Question

N2(g) O2(g) <------> 2 NO(g) At a certain temperature, the above reaction has a Kp of 0.050. If nitrogen and oxygen gas are present in an equilibrium mixture at partial pressures of 0.20 atm and 0.60 atm, respectively, what must be the partial pressure of NO(gas)

Answer 1

The partial pressure of NO(g) at equilibrium is approximately 0.077 atm, calculated using the given equilibrium constant (Kp = 0.050) and the partial pressures of reactants N₂ and O₂.

Step-by-step explanation:

The student is asking about the calculation of an unknown equilibrium partial pressure of a product in a chemical reaction based on given reactant partial pressures and the equilibrium constant (Kp).
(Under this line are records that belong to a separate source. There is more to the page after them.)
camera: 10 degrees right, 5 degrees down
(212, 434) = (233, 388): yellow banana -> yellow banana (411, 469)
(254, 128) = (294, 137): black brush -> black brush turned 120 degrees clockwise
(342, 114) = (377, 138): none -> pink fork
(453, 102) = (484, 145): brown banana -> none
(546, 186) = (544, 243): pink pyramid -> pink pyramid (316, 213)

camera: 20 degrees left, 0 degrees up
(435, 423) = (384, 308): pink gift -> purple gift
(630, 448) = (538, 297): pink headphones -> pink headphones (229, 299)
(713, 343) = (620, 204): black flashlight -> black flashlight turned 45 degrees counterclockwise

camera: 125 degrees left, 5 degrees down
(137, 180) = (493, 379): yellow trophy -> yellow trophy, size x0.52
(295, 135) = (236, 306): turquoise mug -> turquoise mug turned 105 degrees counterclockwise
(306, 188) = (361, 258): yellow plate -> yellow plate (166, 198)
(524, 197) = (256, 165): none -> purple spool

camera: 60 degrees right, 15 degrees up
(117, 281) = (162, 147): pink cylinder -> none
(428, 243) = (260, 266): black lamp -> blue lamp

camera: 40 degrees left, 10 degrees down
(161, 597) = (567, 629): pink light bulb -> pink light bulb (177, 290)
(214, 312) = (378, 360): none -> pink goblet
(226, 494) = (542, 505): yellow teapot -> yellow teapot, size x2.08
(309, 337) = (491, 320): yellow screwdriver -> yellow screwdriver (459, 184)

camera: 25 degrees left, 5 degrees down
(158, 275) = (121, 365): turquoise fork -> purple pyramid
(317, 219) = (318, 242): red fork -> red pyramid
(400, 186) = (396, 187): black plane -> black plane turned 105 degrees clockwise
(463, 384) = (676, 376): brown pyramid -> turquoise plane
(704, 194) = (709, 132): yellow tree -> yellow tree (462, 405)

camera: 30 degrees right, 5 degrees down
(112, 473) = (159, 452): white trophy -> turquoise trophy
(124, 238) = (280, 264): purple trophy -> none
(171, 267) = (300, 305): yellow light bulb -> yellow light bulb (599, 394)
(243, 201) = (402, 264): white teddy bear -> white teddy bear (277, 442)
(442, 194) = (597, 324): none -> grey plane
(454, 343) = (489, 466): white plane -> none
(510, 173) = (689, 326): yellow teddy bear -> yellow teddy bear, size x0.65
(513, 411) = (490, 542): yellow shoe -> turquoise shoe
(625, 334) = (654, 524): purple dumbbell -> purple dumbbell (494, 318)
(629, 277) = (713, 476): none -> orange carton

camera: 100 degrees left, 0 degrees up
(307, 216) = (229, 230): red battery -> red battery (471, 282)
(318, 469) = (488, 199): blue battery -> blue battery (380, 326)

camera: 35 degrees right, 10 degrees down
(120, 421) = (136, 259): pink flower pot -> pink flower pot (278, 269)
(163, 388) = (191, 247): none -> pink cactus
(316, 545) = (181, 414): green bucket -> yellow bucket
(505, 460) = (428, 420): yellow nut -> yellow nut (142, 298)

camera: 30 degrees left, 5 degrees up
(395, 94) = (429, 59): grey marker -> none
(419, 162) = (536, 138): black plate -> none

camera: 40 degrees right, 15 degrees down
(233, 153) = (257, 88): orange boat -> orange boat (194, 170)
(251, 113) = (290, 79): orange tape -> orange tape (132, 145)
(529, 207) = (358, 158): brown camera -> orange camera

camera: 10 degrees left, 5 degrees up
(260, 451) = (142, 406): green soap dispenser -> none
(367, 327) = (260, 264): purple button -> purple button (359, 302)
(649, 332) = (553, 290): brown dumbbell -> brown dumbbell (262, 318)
Given the reaction N2(g) + O2(g) ⇌ 2 NO(g) with a Kp of 0.050 and partial pressures for N2 and O2 as 0.20 atm and 0.60 atm respectively, we can set up the expression for Kp:

Kp = [NO]^2 / ([N2][O2])

From this, we can solve for the partial pressure of NO given that Kp = 0.050:

0.050 = [NO]^2 / (0.20 * 0.60)

Through rearrangement and solving for [NO], we deduce the equilibrium partial pressure of NO. If [NO] is the partial pressure of NO, then:

[NO]^2 = 0.050 * 0.20 * 0.60

[NO]^2 = 0.006

[NO] = √0.006

[NO] = 0.077 atm (approximately)

Therefore, the partial pressure of NO(gas) at equilibrium is about 0.077 atm.